§ WHAT IS EXPECTED:
Give again, exactly as written, the lines of the records below from the line with "You may Missed" to the line with "оборудования, станков, разнообразной". Both end lines count; pictures do not.

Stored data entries
--- START ---

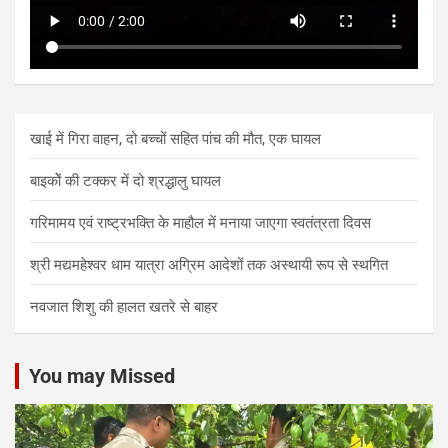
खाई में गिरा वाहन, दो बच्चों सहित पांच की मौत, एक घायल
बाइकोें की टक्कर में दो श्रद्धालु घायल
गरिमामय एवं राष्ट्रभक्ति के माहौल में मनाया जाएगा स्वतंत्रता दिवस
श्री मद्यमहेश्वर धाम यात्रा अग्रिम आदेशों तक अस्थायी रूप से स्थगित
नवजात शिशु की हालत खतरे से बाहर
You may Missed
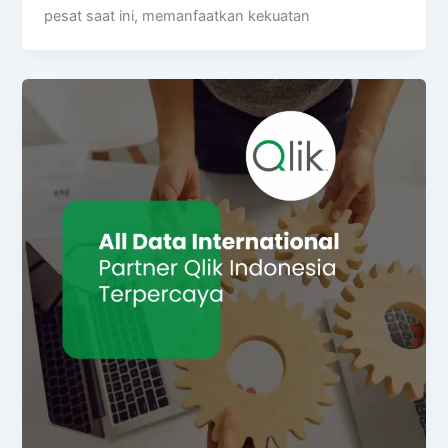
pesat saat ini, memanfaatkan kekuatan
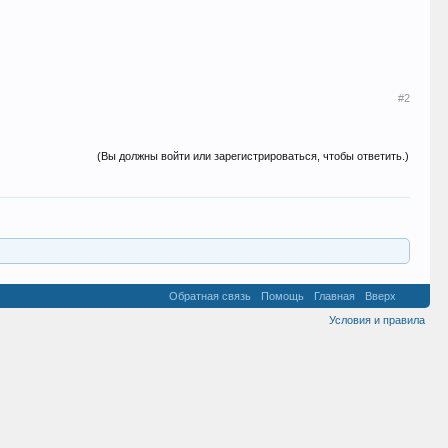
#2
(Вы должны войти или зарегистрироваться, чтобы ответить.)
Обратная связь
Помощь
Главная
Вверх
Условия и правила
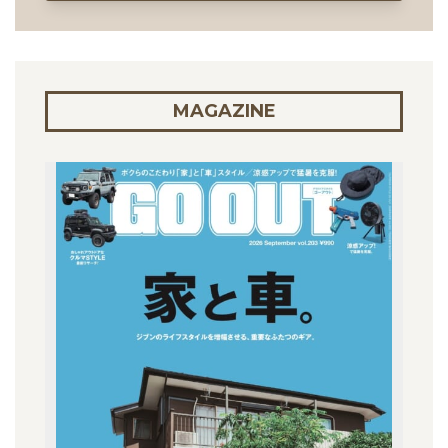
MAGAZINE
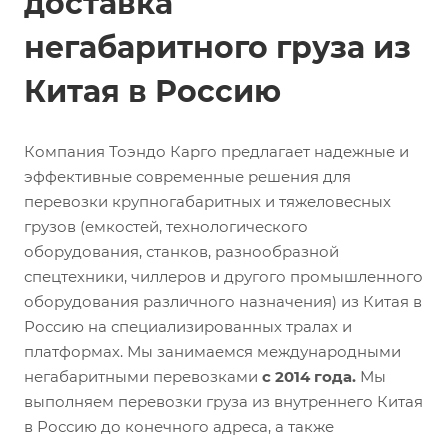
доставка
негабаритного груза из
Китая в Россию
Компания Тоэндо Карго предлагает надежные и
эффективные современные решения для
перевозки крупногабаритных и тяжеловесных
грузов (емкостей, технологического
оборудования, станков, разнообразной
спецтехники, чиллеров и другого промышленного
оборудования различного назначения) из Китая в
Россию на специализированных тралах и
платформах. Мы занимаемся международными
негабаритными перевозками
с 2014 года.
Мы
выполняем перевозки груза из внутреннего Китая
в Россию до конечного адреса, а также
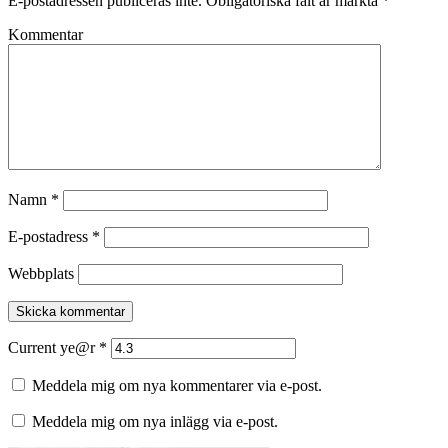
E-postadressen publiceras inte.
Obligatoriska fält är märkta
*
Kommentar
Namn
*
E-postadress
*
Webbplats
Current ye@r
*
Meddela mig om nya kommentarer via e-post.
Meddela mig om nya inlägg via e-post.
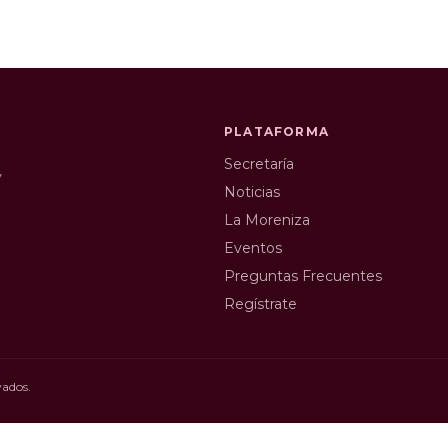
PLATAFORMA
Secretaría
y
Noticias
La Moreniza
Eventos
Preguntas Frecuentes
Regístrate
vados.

--- END ---

§ OUTPUT OF THE EXERCISE:
You may Missed
pesat saat ini, memanfaatkan kekuatan
#2
(Вы должны войти или зарегистрироваться, чтобы ответить.)
Обратная связь
Помощь
Главная
Вверх
Условия и правила
MAGAZINE
доставка
негабаритного груза из
Китая в Россию
Компания Тоэндо Карго предлагает надежные и
эффективные современные решения для
перевозки крупногабаритных и тяжеловесных
грузов (емкостей, технологического
оборудования, станков, разнообразной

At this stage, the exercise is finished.